The problem —
Excluding images, repeat the data exactly as given.

--- START ---

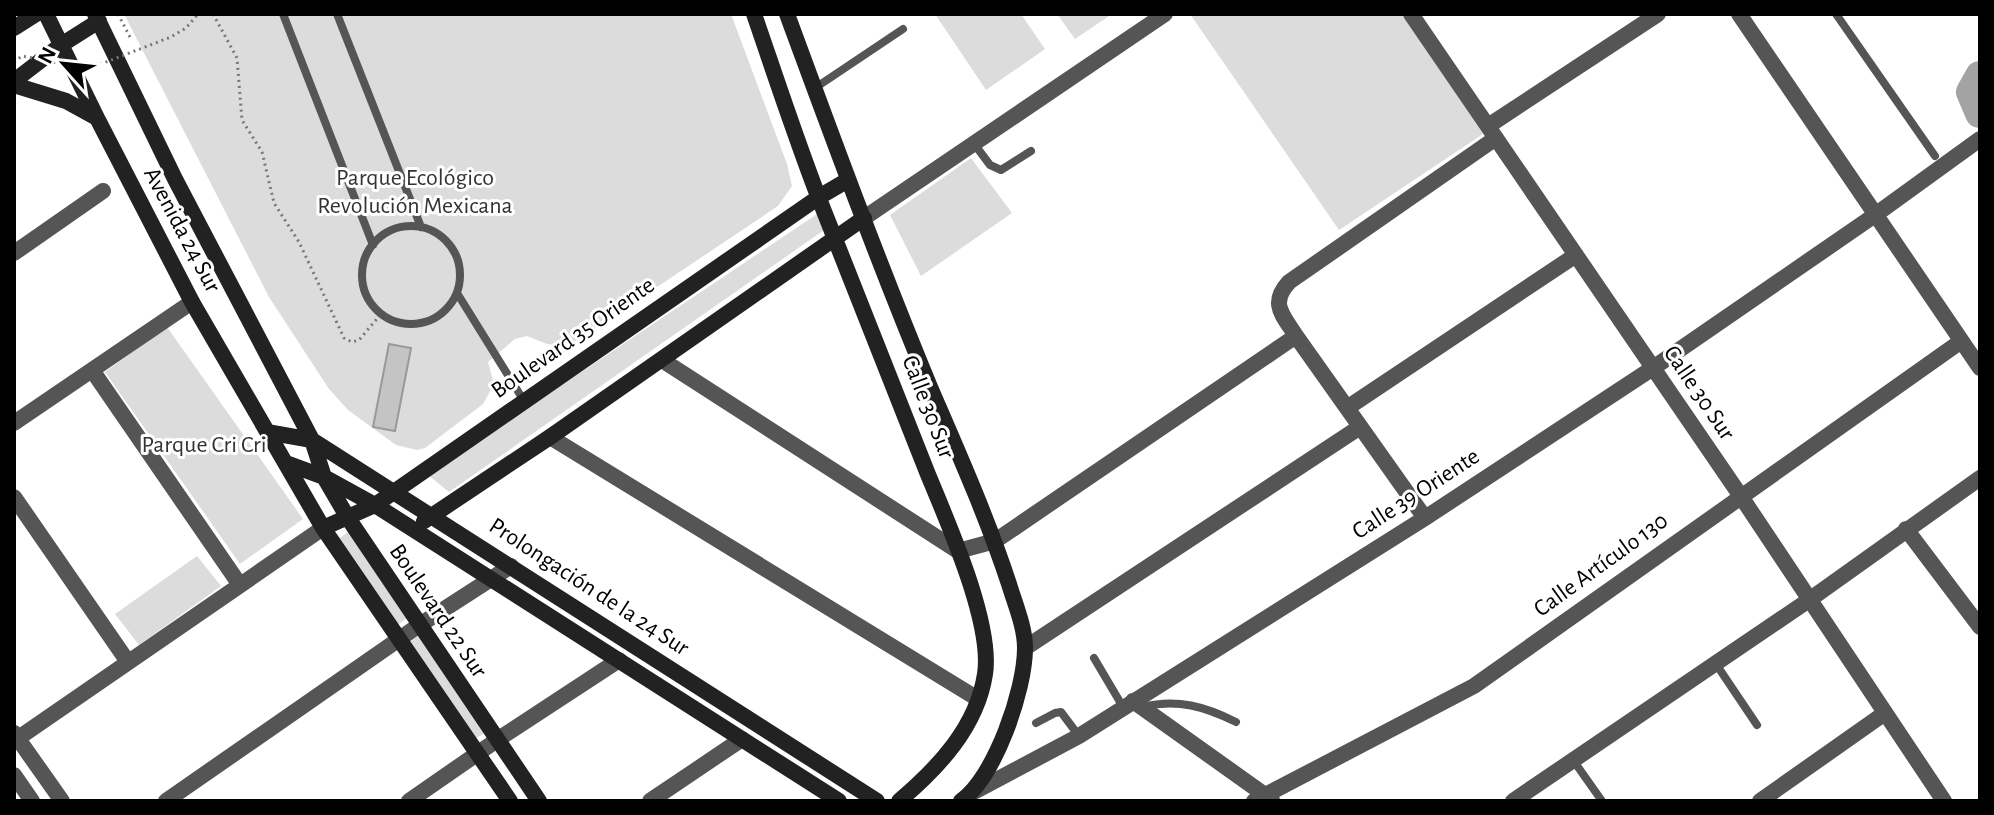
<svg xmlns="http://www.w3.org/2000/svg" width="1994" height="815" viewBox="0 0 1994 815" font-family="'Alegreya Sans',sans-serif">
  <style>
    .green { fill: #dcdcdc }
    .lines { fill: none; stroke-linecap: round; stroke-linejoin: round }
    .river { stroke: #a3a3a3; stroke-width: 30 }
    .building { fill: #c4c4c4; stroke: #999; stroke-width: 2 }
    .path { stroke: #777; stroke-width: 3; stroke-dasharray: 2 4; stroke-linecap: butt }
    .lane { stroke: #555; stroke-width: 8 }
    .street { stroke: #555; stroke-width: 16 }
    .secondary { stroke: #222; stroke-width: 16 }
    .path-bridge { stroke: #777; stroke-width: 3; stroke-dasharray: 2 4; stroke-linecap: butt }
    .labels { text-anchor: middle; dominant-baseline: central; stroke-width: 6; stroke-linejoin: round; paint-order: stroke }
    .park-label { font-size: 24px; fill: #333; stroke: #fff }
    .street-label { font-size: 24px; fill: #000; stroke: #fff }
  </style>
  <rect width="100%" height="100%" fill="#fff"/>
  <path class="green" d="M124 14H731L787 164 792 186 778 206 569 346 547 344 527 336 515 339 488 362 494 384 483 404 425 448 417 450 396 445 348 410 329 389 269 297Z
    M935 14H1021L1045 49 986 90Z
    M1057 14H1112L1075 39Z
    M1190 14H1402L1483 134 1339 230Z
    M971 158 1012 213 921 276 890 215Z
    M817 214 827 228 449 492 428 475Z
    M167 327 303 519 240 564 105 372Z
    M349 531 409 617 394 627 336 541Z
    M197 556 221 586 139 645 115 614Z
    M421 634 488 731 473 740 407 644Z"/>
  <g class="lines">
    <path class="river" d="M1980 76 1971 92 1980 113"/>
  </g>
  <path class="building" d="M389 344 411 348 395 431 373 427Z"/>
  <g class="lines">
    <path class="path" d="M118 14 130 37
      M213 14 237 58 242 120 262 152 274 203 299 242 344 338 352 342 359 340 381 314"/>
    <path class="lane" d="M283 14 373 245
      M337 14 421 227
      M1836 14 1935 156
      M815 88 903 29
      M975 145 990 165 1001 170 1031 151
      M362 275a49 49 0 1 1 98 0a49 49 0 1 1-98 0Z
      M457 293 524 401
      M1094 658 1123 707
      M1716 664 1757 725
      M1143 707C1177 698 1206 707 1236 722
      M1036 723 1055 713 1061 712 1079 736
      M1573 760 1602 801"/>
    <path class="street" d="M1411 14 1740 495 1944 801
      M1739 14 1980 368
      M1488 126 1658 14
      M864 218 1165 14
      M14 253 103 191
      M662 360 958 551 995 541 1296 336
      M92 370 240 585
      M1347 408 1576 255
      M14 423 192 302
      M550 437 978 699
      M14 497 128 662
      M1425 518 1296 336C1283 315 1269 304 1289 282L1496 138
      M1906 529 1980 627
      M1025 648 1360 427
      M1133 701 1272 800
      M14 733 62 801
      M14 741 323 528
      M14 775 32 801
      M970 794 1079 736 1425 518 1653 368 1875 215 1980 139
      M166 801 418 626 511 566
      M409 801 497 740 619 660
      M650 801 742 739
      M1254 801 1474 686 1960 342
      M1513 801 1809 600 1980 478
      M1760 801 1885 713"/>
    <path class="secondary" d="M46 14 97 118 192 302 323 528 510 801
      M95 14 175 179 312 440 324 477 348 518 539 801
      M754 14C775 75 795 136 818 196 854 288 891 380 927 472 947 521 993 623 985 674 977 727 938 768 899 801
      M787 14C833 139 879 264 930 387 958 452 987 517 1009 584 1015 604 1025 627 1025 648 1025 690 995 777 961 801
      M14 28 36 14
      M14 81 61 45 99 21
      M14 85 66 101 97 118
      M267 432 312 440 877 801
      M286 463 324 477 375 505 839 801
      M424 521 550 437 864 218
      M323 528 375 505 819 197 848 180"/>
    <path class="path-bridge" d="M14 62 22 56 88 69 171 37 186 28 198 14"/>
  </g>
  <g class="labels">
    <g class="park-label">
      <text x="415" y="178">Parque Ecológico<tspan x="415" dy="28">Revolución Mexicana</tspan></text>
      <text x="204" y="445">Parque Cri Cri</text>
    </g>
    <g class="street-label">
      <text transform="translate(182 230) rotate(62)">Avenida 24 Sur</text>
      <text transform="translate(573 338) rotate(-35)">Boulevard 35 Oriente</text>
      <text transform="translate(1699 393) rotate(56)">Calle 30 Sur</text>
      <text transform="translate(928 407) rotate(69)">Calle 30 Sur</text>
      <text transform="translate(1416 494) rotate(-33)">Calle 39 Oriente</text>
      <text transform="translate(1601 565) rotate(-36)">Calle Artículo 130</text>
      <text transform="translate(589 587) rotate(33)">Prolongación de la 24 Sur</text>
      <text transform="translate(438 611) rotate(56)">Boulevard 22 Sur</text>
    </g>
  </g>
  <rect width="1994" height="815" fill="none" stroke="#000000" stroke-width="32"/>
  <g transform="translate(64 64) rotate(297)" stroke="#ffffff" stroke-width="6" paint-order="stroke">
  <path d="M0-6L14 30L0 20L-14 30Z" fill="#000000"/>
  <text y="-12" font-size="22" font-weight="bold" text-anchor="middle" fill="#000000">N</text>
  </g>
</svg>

--- END ---

Task response —
<svg xmlns="http://www.w3.org/2000/svg" width="1994" height="815" viewBox="0 0 1994 815" font-family="'Alegreya Sans',sans-serif">
  <style>
    .green { fill: #dcdcdc }
    .lines { fill: none; stroke-linecap: round; stroke-linejoin: round }
    .river { stroke: #a3a3a3; stroke-width: 30 }
    .building { fill: #c4c4c4; stroke: #999; stroke-width: 2 }
    .path { stroke: #777; stroke-width: 3; stroke-dasharray: 2 4; stroke-linecap: butt }
    .lane { stroke: #555; stroke-width: 8 }
    .street { stroke: #555; stroke-width: 16 }
    .secondary { stroke: #222; stroke-width: 16 }
    .path-bridge { stroke: #777; stroke-width: 3; stroke-dasharray: 2 4; stroke-linecap: butt }
    .labels { text-anchor: middle; dominant-baseline: central; stroke-width: 6; stroke-linejoin: round; paint-order: stroke }
    .park-label { font-size: 24px; fill: #333; stroke: #fff }
    .street-label { font-size: 24px; fill: #000; stroke: #fff }
  </style>
  <rect width="100%" height="100%" fill="#fff"/>
  <path class="green" d="M124 14H731L787 164 792 186 778 206 569 346 547 344 527 336 515 339 488 362 494 384 483 404 425 448 417 450 396 445 348 410 329 389 269 297Z
    M935 14H1021L1045 49 986 90Z
    M1057 14H1112L1075 39Z
    M1190 14H1402L1483 134 1339 230Z
    M971 158 1012 213 921 276 890 215Z
    M817 214 827 228 449 492 428 475Z
    M167 327 303 519 240 564 105 372Z
    M349 531 409 617 394 627 336 541Z
    M197 556 221 586 139 645 115 614Z
    M421 634 488 731 473 740 407 644Z"/>
  <g class="lines">
    <path class="river" d="M1980 76 1971 92 1980 113"/>
  </g>
  <path class="building" d="M389 344 411 348 395 431 373 427Z"/>
  <g class="lines">
    <path class="path" d="M118 14 130 37
      M213 14 237 58 242 120 262 152 274 203 299 242 344 338 352 342 359 340 381 314"/>
    <path class="lane" d="M283 14 373 245
      M337 14 421 227
      M1836 14 1935 156
      M815 88 903 29
      M975 145 990 165 1001 170 1031 151
      M362 275a49 49 0 1 1 98 0a49 49 0 1 1-98 0Z
      M457 293 524 401
      M1094 658 1123 707
      M1716 664 1757 725
      M1143 707C1177 698 1206 707 1236 722
      M1036 723 1055 713 1061 712 1079 736
      M1573 760 1602 801"/>
    <path class="street" d="M1411 14 1740 495 1944 801
      M1739 14 1980 368
      M1488 126 1658 14
      M864 218 1165 14
      M14 253 103 191
      M662 360 958 551 995 541 1296 336
      M92 370 240 585
      M1347 408 1576 255
      M14 423 192 302
      M550 437 978 699
      M14 497 128 662
      M1425 518 1296 336C1283 315 1269 304 1289 282L1496 138
      M1906 529 1980 627
      M1025 648 1360 427
      M1133 701 1272 800
      M14 733 62 801
      M14 741 323 528
      M14 775 32 801
      M970 794 1079 736 1425 518 1653 368 1875 215 1980 139
      M166 801 418 626 511 566
      M409 801 497 740 619 660
      M650 801 742 739
      M1254 801 1474 686 1960 342
      M1513 801 1809 600 1980 478
      M1760 801 1885 713"/>
    <path class="secondary" d="M46 14 97 118 192 302 323 528 510 801
      M95 14 175 179 312 440 324 477 348 518 539 801
      M754 14C775 75 795 136 818 196 854 288 891 380 927 472 947 521 993 623 985 674 977 727 938 768 899 801
      M787 14C833 139 879 264 930 387 958 452 987 517 1009 584 1015 604 1025 627 1025 648 1025 690 995 777 961 801
      M14 28 36 14
      M14 81 61 45 99 21
      M14 85 66 101 97 118
      M267 432 312 440 877 801
      M286 463 324 477 375 505 839 801
      M424 521 550 437 864 218
      M323 528 375 505 819 197 848 180"/>
    <path class="path-bridge" d="M14 62 22 56 88 69 171 37 186 28 198 14"/>
  </g>
  <g class="labels">
    <g class="park-label">
      <text x="415" y="178">Parque Ecológico<tspan x="415" dy="28">Revolución Mexicana</tspan></text>
      <text x="204" y="445">Parque Cri Cri</text>
    </g>
    <g class="street-label">
      <text transform="translate(182 230) rotate(62)">Avenida 24 Sur</text>
      <text transform="translate(573 338) rotate(-35)">Boulevard 35 Oriente</text>
      <text transform="translate(1699 393) rotate(56)">Calle 30 Sur</text>
      <text transform="translate(928 407) rotate(69)">Calle 30 Sur</text>
      <text transform="translate(1416 494) rotate(-33)">Calle 39 Oriente</text>
      <text transform="translate(1601 565) rotate(-36)">Calle Artículo 130</text>
      <text transform="translate(589 587) rotate(33)">Prolongación de la 24 Sur</text>
      <text transform="translate(438 611) rotate(56)">Boulevard 22 Sur</text>
    </g>
  </g>
  <rect width="1994" height="815" fill="none" stroke="#000000" stroke-width="32"/>
  <g transform="translate(64 64) rotate(297)" stroke="#ffffff" stroke-width="6" paint-order="stroke">
  <path d="M0-6L14 30L0 20L-14 30Z" fill="#000000"/>
  <text y="-12" font-size="22" font-weight="bold" text-anchor="middle" fill="#000000">N</text>
  </g>
</svg>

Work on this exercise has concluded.